»»
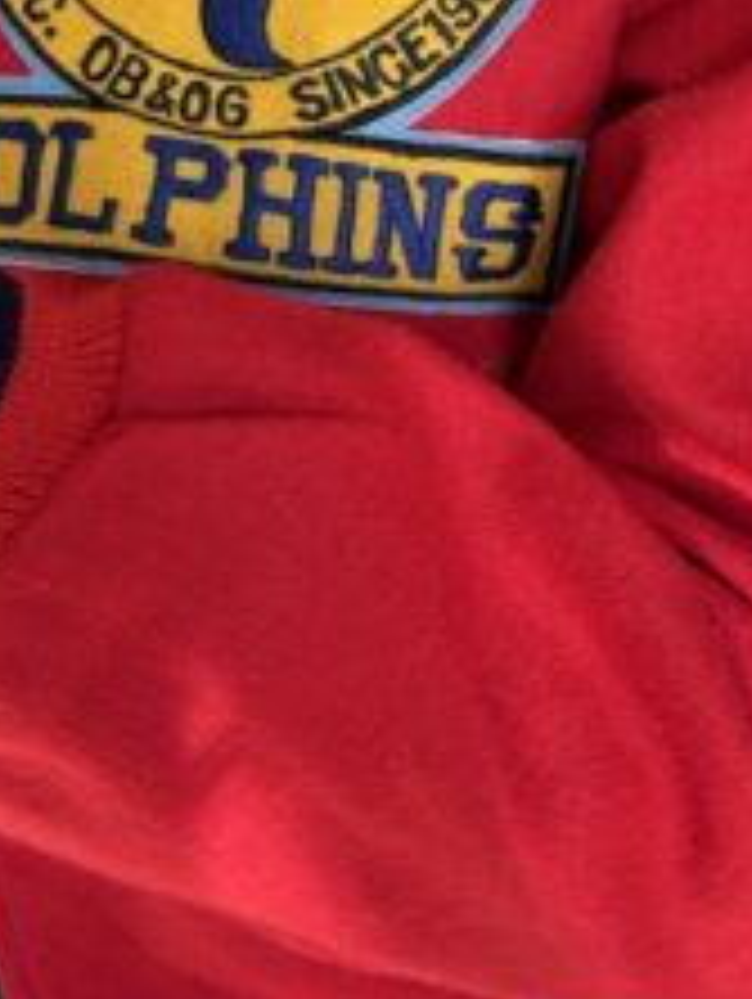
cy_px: 212
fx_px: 1561
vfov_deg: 34.5
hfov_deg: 27.1
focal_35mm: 54
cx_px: 365
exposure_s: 1/227
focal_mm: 2.69
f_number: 1.9
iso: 80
««
◆ Problem to work on: Leave the pictures out and transcribe the remaining material exactly.

◆ Answer:
cy_px: 212
fx_px: 1561
vfov_deg: 34.5
hfov_deg: 27.1
focal_35mm: 54
cx_px: 365
exposure_s: 1/227
focal_mm: 2.69
f_number: 1.9
iso: 80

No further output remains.